▸ Rendered images with source text
▼▼▼

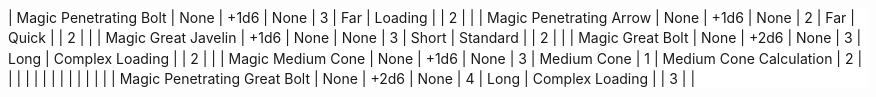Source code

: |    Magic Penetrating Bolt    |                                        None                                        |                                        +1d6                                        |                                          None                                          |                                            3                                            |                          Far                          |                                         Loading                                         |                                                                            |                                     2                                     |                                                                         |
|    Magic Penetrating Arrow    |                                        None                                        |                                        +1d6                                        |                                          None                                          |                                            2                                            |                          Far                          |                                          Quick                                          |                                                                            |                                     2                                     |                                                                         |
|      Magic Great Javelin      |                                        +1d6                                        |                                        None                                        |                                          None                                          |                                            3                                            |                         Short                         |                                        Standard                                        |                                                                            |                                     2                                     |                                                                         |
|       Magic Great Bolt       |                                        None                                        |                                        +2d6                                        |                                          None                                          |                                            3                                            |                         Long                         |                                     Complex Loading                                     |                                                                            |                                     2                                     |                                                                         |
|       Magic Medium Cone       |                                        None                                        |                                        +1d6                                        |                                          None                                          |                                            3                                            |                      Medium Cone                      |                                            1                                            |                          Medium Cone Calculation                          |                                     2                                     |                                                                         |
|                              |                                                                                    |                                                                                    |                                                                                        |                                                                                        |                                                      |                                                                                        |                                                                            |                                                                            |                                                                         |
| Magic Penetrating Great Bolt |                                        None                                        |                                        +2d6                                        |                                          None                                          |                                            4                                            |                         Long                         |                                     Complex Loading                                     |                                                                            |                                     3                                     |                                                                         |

▲▲▲
▼▼▼

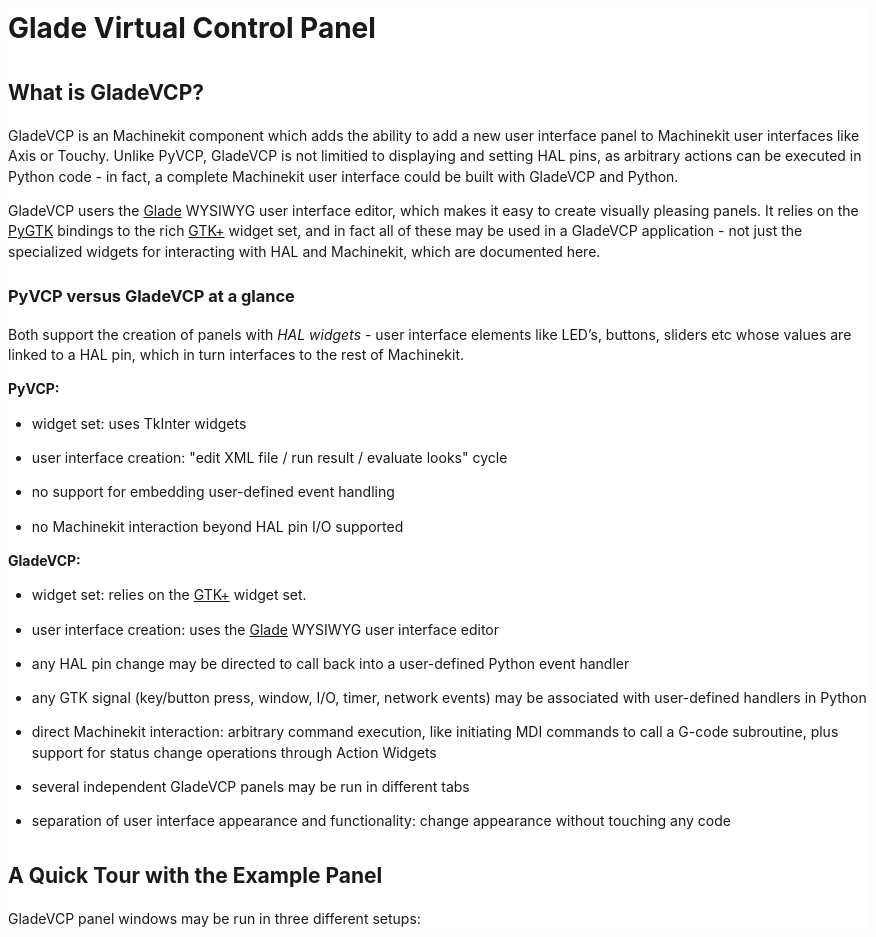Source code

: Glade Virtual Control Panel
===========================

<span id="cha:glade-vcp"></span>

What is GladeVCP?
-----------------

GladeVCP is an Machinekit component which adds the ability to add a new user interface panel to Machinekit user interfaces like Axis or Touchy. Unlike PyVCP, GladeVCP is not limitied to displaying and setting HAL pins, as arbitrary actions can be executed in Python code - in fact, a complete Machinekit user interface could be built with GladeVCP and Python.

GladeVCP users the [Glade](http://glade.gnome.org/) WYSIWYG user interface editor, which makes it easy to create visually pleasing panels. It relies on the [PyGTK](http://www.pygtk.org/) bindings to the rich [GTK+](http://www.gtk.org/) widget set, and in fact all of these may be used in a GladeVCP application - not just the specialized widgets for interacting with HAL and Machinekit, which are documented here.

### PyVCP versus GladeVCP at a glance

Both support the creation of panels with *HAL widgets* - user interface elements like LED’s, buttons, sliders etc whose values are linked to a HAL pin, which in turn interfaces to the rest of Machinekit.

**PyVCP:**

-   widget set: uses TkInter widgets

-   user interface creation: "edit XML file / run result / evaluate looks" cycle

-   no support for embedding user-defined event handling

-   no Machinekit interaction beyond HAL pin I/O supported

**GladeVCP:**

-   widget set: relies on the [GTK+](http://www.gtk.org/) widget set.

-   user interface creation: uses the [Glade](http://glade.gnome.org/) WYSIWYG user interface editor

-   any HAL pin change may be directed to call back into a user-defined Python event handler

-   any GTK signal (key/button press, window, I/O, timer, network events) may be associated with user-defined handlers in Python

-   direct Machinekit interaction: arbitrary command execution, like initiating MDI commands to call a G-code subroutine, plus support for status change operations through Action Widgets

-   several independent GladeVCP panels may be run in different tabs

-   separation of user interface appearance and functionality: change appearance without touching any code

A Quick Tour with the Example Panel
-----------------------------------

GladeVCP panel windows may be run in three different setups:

▲▲▲

▸ Your assignment
The lines above from the one with "interface creation: uses" through the one with "handlers in Python" are to be duplicated exactly, ends included, with nothing added.

▸ Solution
-   user interface creation: uses the [Glade](http://glade.gnome.org/) WYSIWYG user interface editor

-   any HAL pin change may be directed to call back into a user-defined Python event handler

-   any GTK signal (key/button press, window, I/O, timer, network events) may be associated with user-defined handlers in Python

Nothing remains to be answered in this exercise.